In just 96 pages, Daniels gives his readers a captivating collection of memoir short essays that depict his youth in clear imagery and authentic language. It is the authenticity of Daniel’s writing style that first had me drawn towards his book.
Diverging from the style of traditional literary publications, particularly non-fiction, Daniels is comfortable using colloquial language and slang. This adds to the essence of the type of story he is telling and makes it feel homely.
The narrative follows young Yusuf or “Yussie” as he navigates everything from street games to apartheid segregation. While reading you can’t help but salivate over his vivid descriptions or Ramadan and Eid feasts, or ‘Heyday Treats”, or laugh at young Yusuf’s childhood blunders including one incident where he made the mistake of teasing Ruthie, the neighbourhood terror, without the safety of a locked gate between them.
Without unnecessary nostalgia that makes one cringe, a feature which sometimes taints these sorts of narratives, Living Coloured transports the reader to a time when children played together in the streets unsupervised and were as safe in their neighbour’s homes as in their own. A time when two children could wander down to the nearby dam for an afternoon of fun. When neighbours invited each other to their dinner tables with open arms, and young romantics frequented the ice-rink to skate together (and make out). A picturesque time that most people of my generation find hard to imagine.

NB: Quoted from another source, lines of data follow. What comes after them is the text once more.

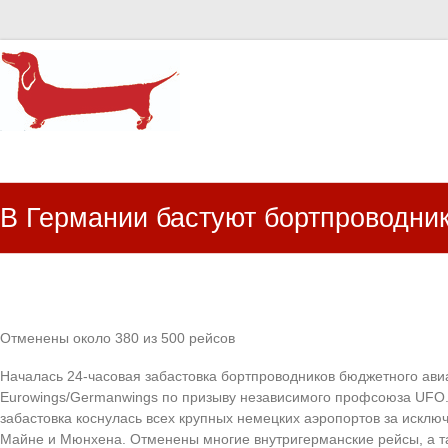
HR Center
залученість персоналу, e-NPS, оцінка ЗВК
В Германии бастуют бортпроводни
Отменены около 380 из 500 рейсов
Началась 24-часовая забастовка бортпроводников бюджетного ави
Eurowings/Germanwings по призыву независимого профсоюза UFO. В
забастовка коснулась всех крупных немецких аэропортов за искл
Майне и Мюнхена. Отменены многие внутригерманские рейсы, а т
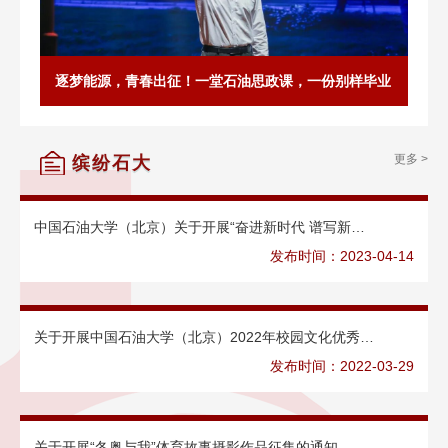
逐梦能源，青春出征！一堂石油思政课，一份别样毕业
礼！
更多 >
缤纷石大
中国石油大学（北京）关于开展“奋进新时代 谱写新…
发布时间：2023-04-14
关于开展中国石油大学（北京）2022年校园文化优秀…
发布时间：2022-03-29
关于开展“冬奥与我”体育故事摄影作品征集的通知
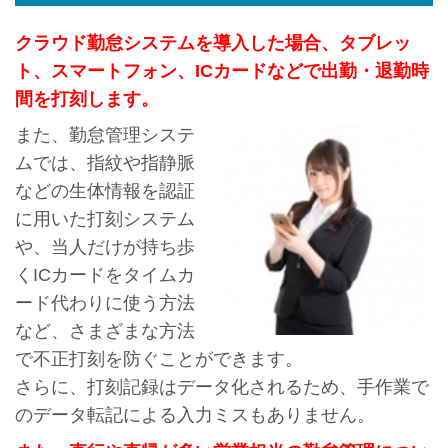
クラウド勤怠システムを導入した場合、タブレッ
ト、スマートフォン、ICカードなどで出勤・退勤時
間を打刻します。
また、勤怠管理システ
ムでは、指紋や指静脈
などの生体情報を認証
に用いた打刻システム
や、当人だけが持ち歩
くICカードをタイムカ
ード代わりに使う方法
など、さまざまな方法
で不正打刻を防ぐことができます。
さらに、打刻記録はデータ化されるため、手作業で
のデータ転記による入力ミスもありません。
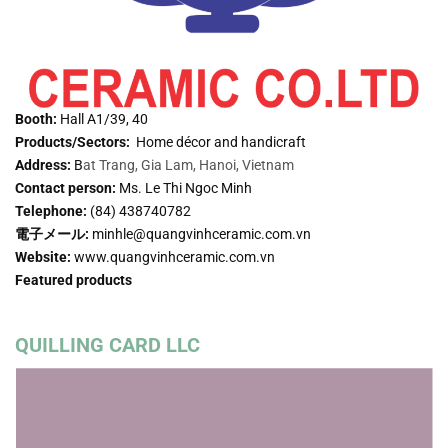
Booth:
Hall A1/39, 40
Products/Sectors:
Home décor and handicraft
Address:
B
at Trang, Gia Lam, Hanoi, Vietnam
Contact person:
Ms. Le Thi Ngoc Minh
Telephone:
(84) 438740782
電子メール:
minhle@quangvinhceramic.com.vn
Website:
www.quangvinhceramic.com.vn
Featured products
QUILLING CARD LLC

I thoroughly enjoyed reading about his participation in the Malay Choir and the Kaapse Klopse, and the street games that even the adults joined in. However, Daniels is wide-eyed and aware of all the undesirable aspects of his childhood and does not attempt to hide these from his reader. In one section he describes the impact of gangsterism on the youth of his community and how baseball helped keep him away from that lifestyle. In another, he mentions when his family, and others, were removed from District Six after the implementation of the Group Areas act of 1950.
In a time of high political writing and wide-spread political and historical commentary which is usually so strung up on relevance and populism that it becomes inaccessible to the average person. Daniels offers his readers a clean, refreshing, emotive and meaningful telling of shared lived experience.
Living Coloured is a rush of culture and community, experience and identity, politics and the home; a narrative set in apartheid depicting the Cape Coloured community without cheaply sensationalising the politics of identity.
An important, and often untold, narrative sorely needed for our democracy. I wish it had come sooner. An absolute treasure!